His secretary loads several boxes with correspondence, much of it relating to matters to be taken up at points to be visited, and much concerning all kinds of business accumulated at the head office. Where inspection of physical property is an objective—which is always the case, for, wherever you go, you are on the property for whose maintenance you are held responsible by shareholders and public—the President while the train is moving will be found sitting at the observation end of his car, with his secretary by his side, watching everything as it comes into an instantly dissolving view.
On a siding he sees a couple of cars belonging to an American road, for which rental is being paid for every day that they are on his system. They may be in this unlikely place for very good reason—and again there may be some neglect of duty in their present location. Note is made of it, for the attention of the superintendent concerned. At the fourth telegraph post, after mileage six hundred and fifty-three, there is a stack of ties, with weeds growing about them in a profusion which suggests that there has been unwise distribution of costly, deteriorating material.
A station not stopped at gives evidence of slovenliness in the agent. The next has flower beds in lovely bloom—the proof of a pride in his post for which the agent will receive a word of appreciation from a superior who does not forget that he is also a colleague.
Crossing one of the fast-diminishing number of wooden trestles it is observed that the water barrels are not well filled. Further on a tank is leaking water—and money.

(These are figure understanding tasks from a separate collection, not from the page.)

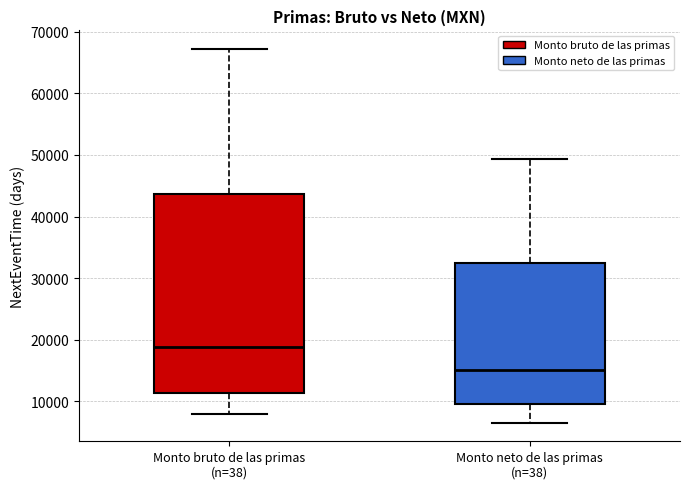

Which box has the highest median line?

Monto bruto de las primas (n=38)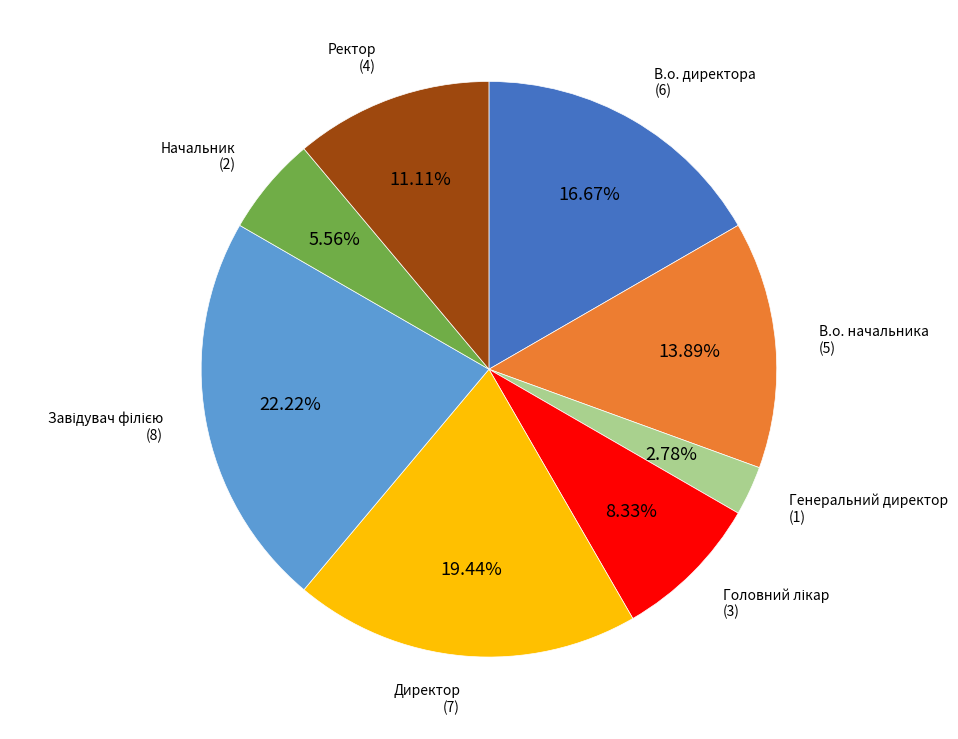

Approximately how many times larger is the value at Начальник compared to В.о. начальника?

0.4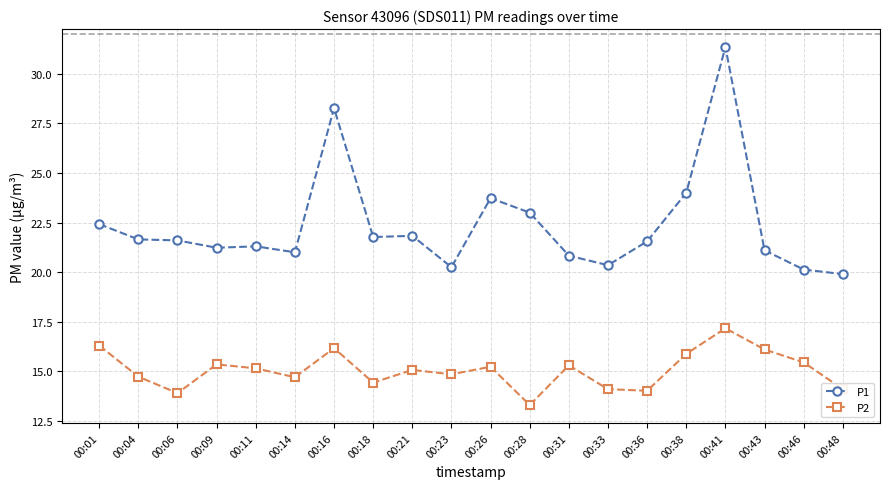

Read the P1 value at 00:33.

20.4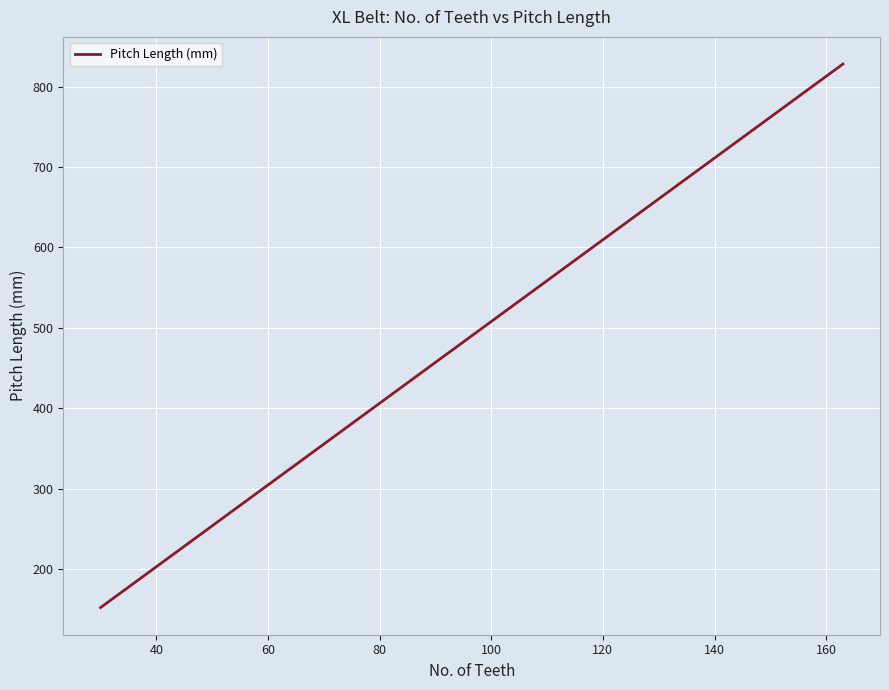

Does the chart have visible grid lines?

Yes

During a stop at a division point the President hurries to the roundhouse, to get his own idea of the efficiency with which the power is being handled, and repairs made without undue delay.

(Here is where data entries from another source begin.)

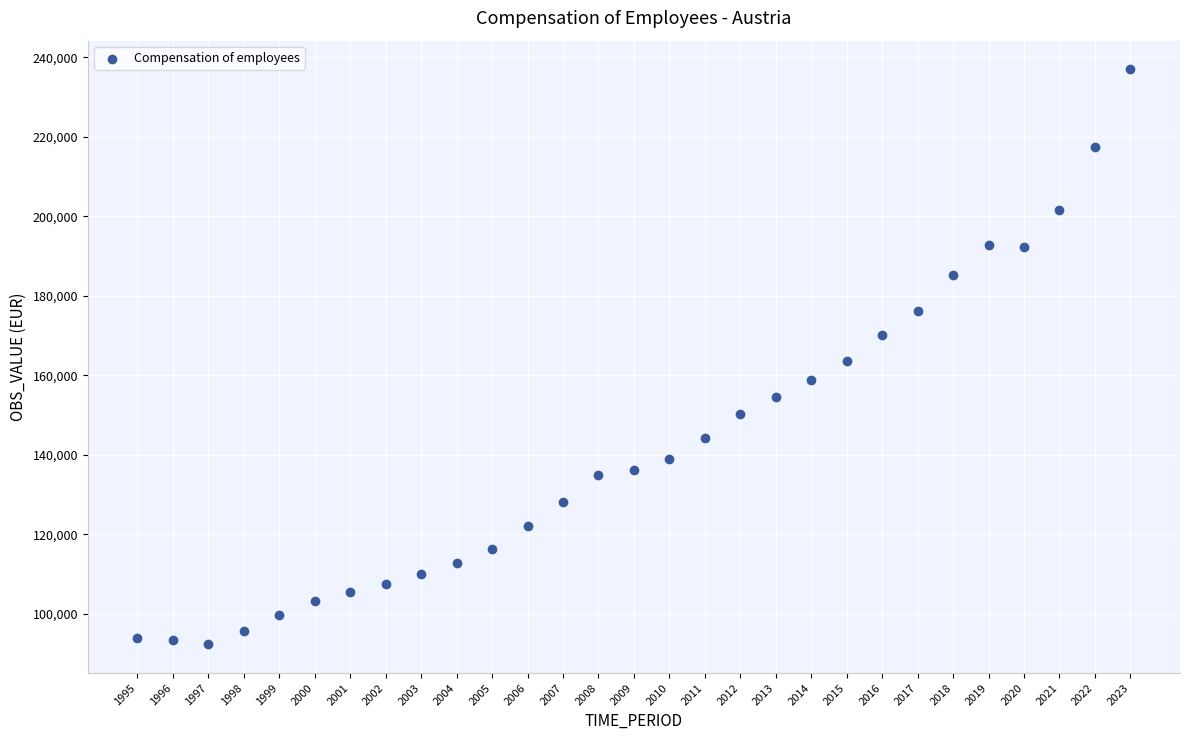

What is the range of Y values (max minus min)?

144575.6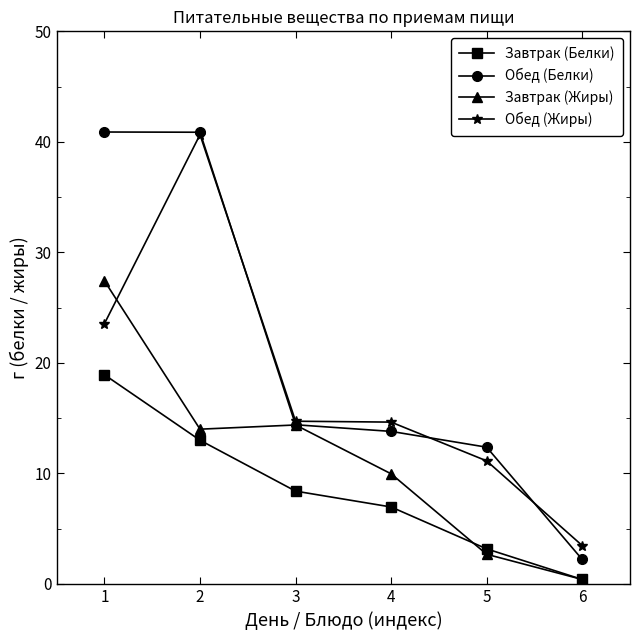

What is the value of the Завтрак (Жиры) point at the 3rd from the left?

14.4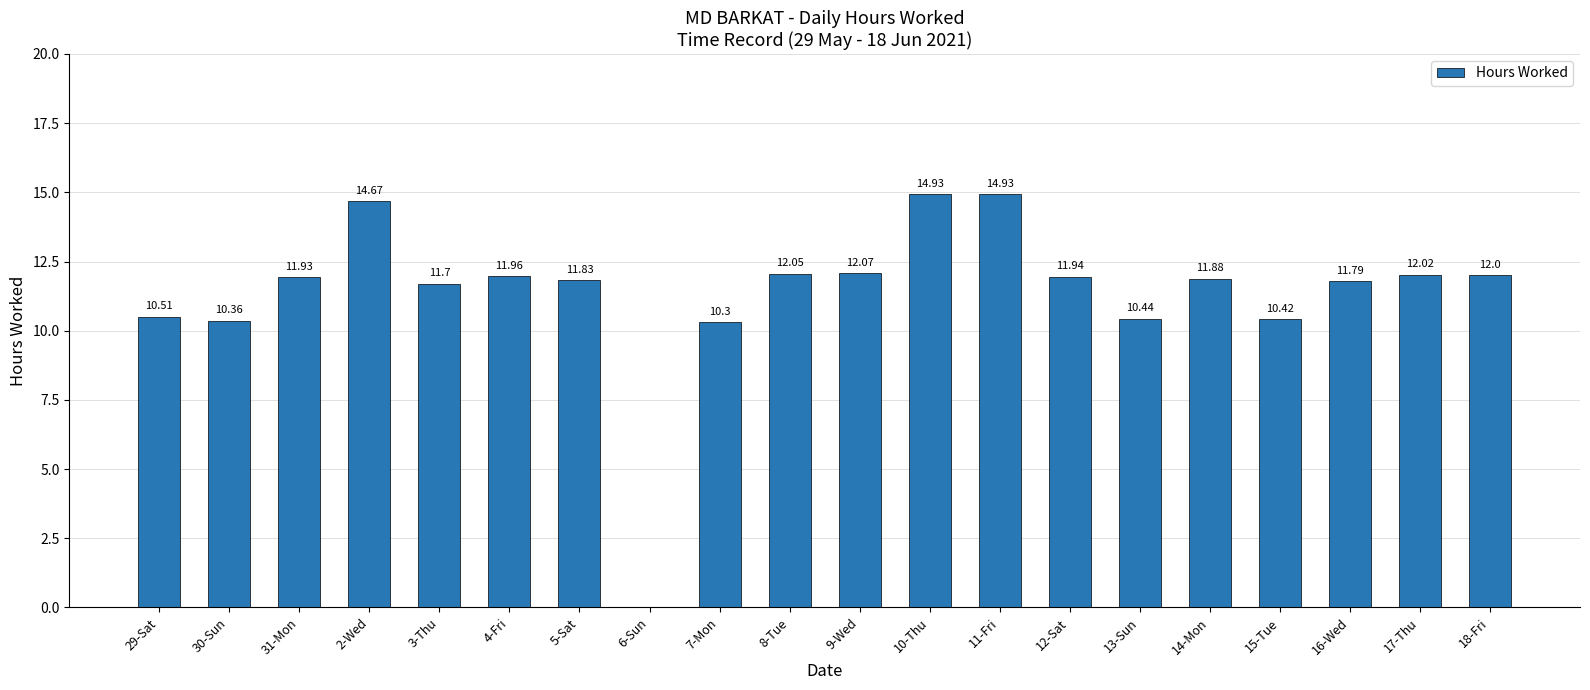

Read the value at 16-Wed.

11.8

After a day of this description you arrive at a city where the City Council and the Board of Trade are waiting to press for a pledge of improvements which, to them, are most important items in a civic programme.
In the afternoon, perhaps, you passed through a station of a small and juvenile town for which the local Board of Trade had urged the desirability of another express truck, and a larger cattle pen, so that passengers on the express trains might get a better idea of the magnitude of the business done at that point.

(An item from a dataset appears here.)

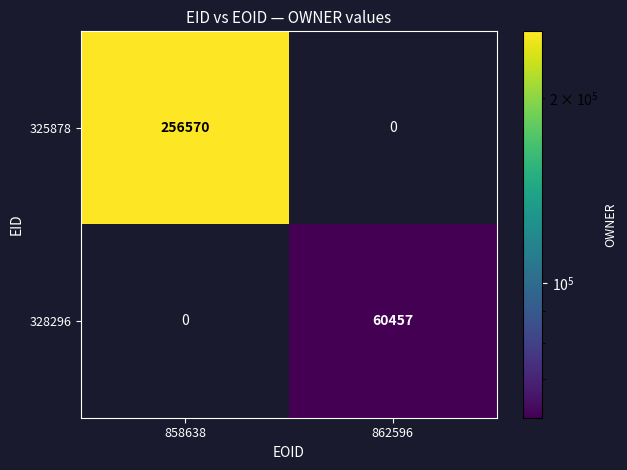

The 325878 series shows 256570 at 858638. True or false?

True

Sometimes the difference between the small town and the big city is only of degree. Local patriotism is a mighty fine asset in every community. One finds no fault against the urgency with which local problems are pressed upon a harassed railway executive, with the remark, often heard, that what is asked is a very small matter for so large a railway. Many a mickle makes a muckle; and there are limits to what can be done with the revenues of a railway, every department of which has an Oliver-Twist-like propensity for demanding more.
Take an instance of the problems that beset your railway president as he flits about the country—the passenger accommodation at St. John. The Intercolonial station is on low ground. It is one of the structures which do not reflect the magnificent ambitions of members of Parliament, whose chief end in public life is to get public money spent in their ridings—well spent on the whole, of course, but spent. Lately the train sheds that served the purpose of a metal umbrella, had collapsed, and temporary shelters over the platforms had to be put up.